The Fox News report putting the number of weapons at 17 percent has more holes and doublethink in it; I bet D.S. sent it to them…hmm, Don Shanity, perhaps? Anyhow, like all conflicting calculations by parties with different vested interests, the glorious goblet of truth lies somewhere in between. And given the sources of both figures, as well as the fact that there are as many as 6000 commercial gun stores on the U.S. side of the border (3 per square mile) and 0 in Mexico, I’ll bet my bottom peso the actual number’s a bit closer to that of DHS.

All of this misses the point once again: given the fact that, since the Cold War, we have been steadily exporting far larger amounts of weaponry each year to the rest of the world, including dictators as vile as Pinochet and Somoza, and are now far ahead of any other nation as the world’s chief arms exporter — we, as citizens of the country with far more beneficial and virtuous talents and contributions to offer history, should, at the very least, be ashamed.

Bryan Varela
via email

Raising The Wrong Bill

I enjoyed “Church on Sunday?” (Cover Story, April 9) by Matthew Lickona and found it to be interesting. I must say, though, that there is some misinformation, perhaps just a name mixed up with another name. In the paragraph “By Whose Authority Do I Speak for God?” there is reference to a Pastor Bill Britton in Springfield, Missouri, who raised a man, whom Britton refers to as his father, from the dead the night before in a service.

I would like to clear the record on this. Pastor Bill Britton from Springfield, Missouri, is my dad, and we never had anyone raised from the dead in our church, most specifically Britton’s father, as he has been dead for many years. There was no reference of date when this trip to Missouri was taken. I would be interested in the author’s sources. Britton died in 1985 in Riverside, California. Perhaps this is simply a wrong name inserted into the story. There are a few other Bill Brittons (none in Springfield, Missouri), and my dad was often confused with Bill Bright, one of the founders of Campus Crusade for Christ. If this story of the man raised from the dead was metaphorically speaking, it was not clarified as such.
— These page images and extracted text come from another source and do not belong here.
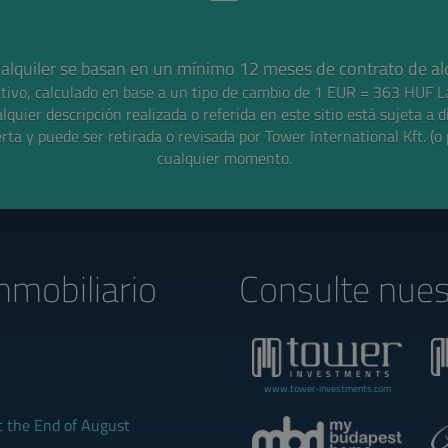
 alquiler se basan en un mínimo 12 meses de contrato de alq
ativo, calculado en base a un tipo de cambio de 1 EUR = 363 HUF
L
alquier descripción realizada o referida en este sitio está sujeta a d
rta y puede ser retirada o revisada por Tower International Kft. (o 
cualquier momento.
nmobiliario
Consulte nues
www.tower-investments.com
t the End of August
For the sake of my dad’s memory and ministry, I would prefer that he is not credited to the story in your recent cover article. Please follow up with a correction.

Becky Britton Volz
via email

Matthew Lickona responds: My source for this story was Father Jon Braun, who visited Pastor Bill Britton in Springfield, Missouri, in the early ’70s. I contacted Father Braun with regard to your concern, and he replied: “The story is exactly as printed. The most I would grant is that it is possible that he said, ‘He died last night and was raised from the dead.’ I can perhaps understand Ms. Volz’s concern, but I am not mistaken.”

More from SDReader


lallaw May 13, 2009 @ 3:41 a.m.

Dear Neil Allen of Talmadge, in re: Ms. Atassi's cover article of April 30, 2009. I find the need to slightly mangle a well-worn portion of verse: me thinks you doth protest too much. What could have possibly set you off to pen that vivisection of this author, both as an author and a human being? The article documented Ms. Atassi's struggle to extricate herself from her own predicament of joblessness, semi-hopelessness, and ennui...likening it to the sea turtle that can't seem to leave the warm water effluent of San Diego's treatment plants even though it too knows it doesn't belong. At least that is what I read in that article. I saw none of the unpleasantness you complained of.

I was entertained and bemused when I read it and it reminded me of that time I think many people go through, that period of life post high school (sometimes post college) but before the heavy hand of adulthood gives us a shoulder tap, when we still aren't sure what we want to be when we grow up. Or if we can grow up and grow away. We know we have to, and we want to be independent, but something - either a lack of frontal lobe development, low blood sugar, or fear - something holds us firmly in place. Both longing and loathing the comforts and security of childhood we can't seem to leave. Again, much like the misplaced sea turtles along our shores.

Could you not read her own self-loathing for her lack of motivation and direction? And it is she who seemed to despise the idea of marrying simply to have a purpose, as I recall. Furthermore, I would point out that she is doing at least one thing constructive: she is writing; writing well, and getting paid for it! I didn't pick up the intentional slacker in her tale. I could be wrong, but the article had more of a calming and sober effect on me as opposed to inspiring a call to arms against a presumed malingering post pubescent!

With all due respect, you were a bit hard on the gal and it makes me wonder if you have a 20 (or 30)-some living in your basement who thinks the delivery job you got him at Pizza Hut is beneath him while he steals your loose change left on the dryer. Even wayward sea turtles deserve a little love...and a second chance.